Gov. Haley Barbour took time off from nationwide GOP fundraising efforts to announce that he has no plan to call a special session to address the state's non-existent budget just yet. Barbour, who is not a legislator, told the Senate to reject a $5 billion budget plan it had reached with the House this week.

Barbour said he did not like a compromise in the plan that restricted the governor from making cuts to the state's Medicaid program. Another issue nagging at Barbour is the means to fund a $90 million Medicaid budget hole. The House and Senate worked out a deal that charged hospitals on a sliding scale based upon federal payout, initially taxing hospitals to the tune of $60 million. But Barbour wants hospitals to fully fill the $90 million budget hole, and argues that hospitals used to pay the tax prior to Hurricane Katrina.

Hospitals counter that the $90 million tax is not the same plan used prior to hurricane Katrina and would force hospitals to make staffing cuts to cover the revenue loss, and Democrats in the House argue that hospitals will have to transfer the tax to patients who don't use Medicaid.

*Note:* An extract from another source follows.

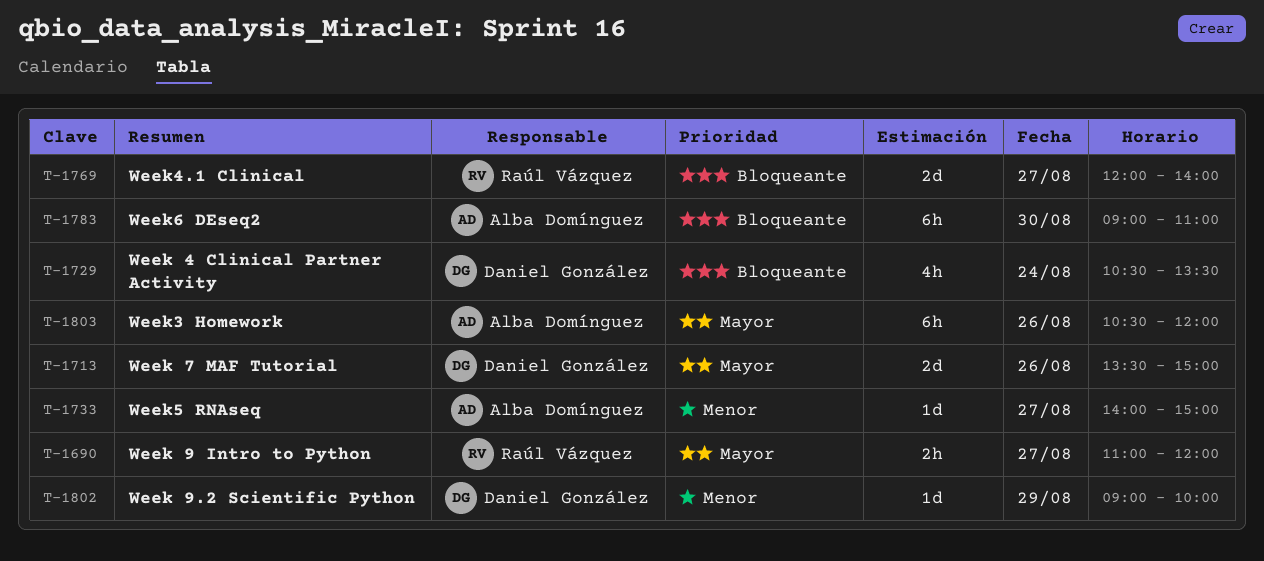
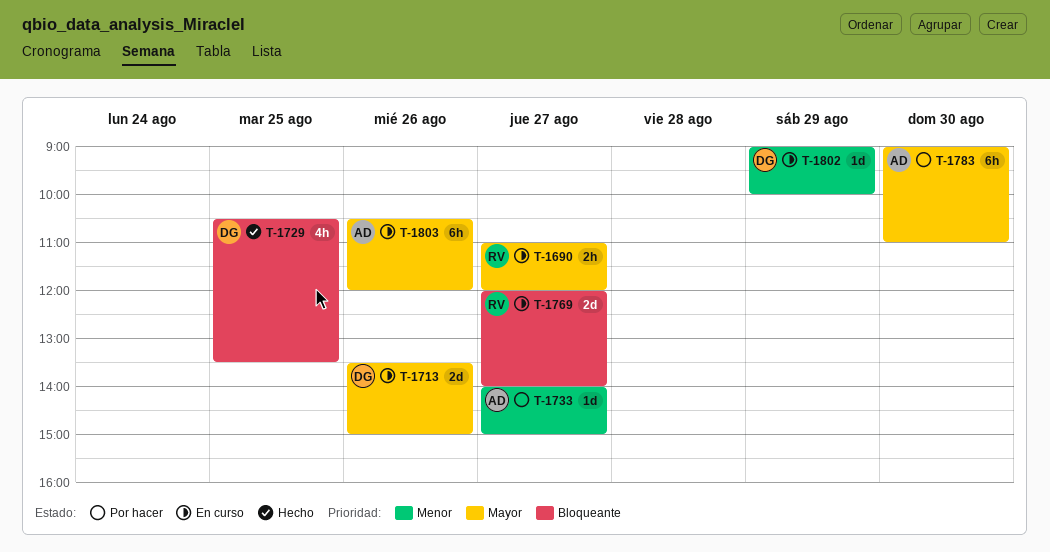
T-1729, day: Aug 24 -> Aug 25
T-1783, priority: Bloqueante -> Mayor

Barbour has lost multiple attempts to levy the full $90 million tax against hospitals two years in a row, and says he is unwilling to fill the $90 million hole with revenue generated through other means, such as a tobacco tax increase. He says he will not approve a budget with a potential Medicaid hole and claims the Legislature is apparently incapable of filling budget holes arising from the Medicaid issue.

"We're not going to let the Medicaid shortfall get out of hand," Barbour told reporters at a press conference this morning. "The legislature hasn't dealt with the $90 million hospital tax. If they had restored that during the second, third or fourth year, I might have more confidence that large Medicaid deficit would be taken care of in the fall and in the following spring."

Barbour hinted that he could eventually call a special session and chided the Legislature for making such an action necessary in the first place. Legislators, he said, "should'a got finished in the regular session, if they didn't want me to call a special session."

Rep Bobby Moak, D-Bogue Chitto, said Barbour wasn't telling the whole story in that dismissal. He argues that Barbour has repeatedly ordered Lt. Gov. Phil Bryant—who is supposed to represent a branch of government completely independent of Barbour—to walk away from talks with House conferees.

"Barbour has the nerve to say we can't pass the budget, while he's pulling the strings from the behind the curtain telling Phil 'don't do this, do that' and Phil is just blindly following along, cutting his own conferees' and negotiators' throats," Moak said. "He comes out on Sunday night, locked arm-in-arm with House members, and says, 'Look, we got an agreement.' But then, next day Haley says, 'No, you don't,' and Phil says 'Oops, well, no we don't, I guess.'

"I mean, come on, Phil: Grow a pair," Moak said.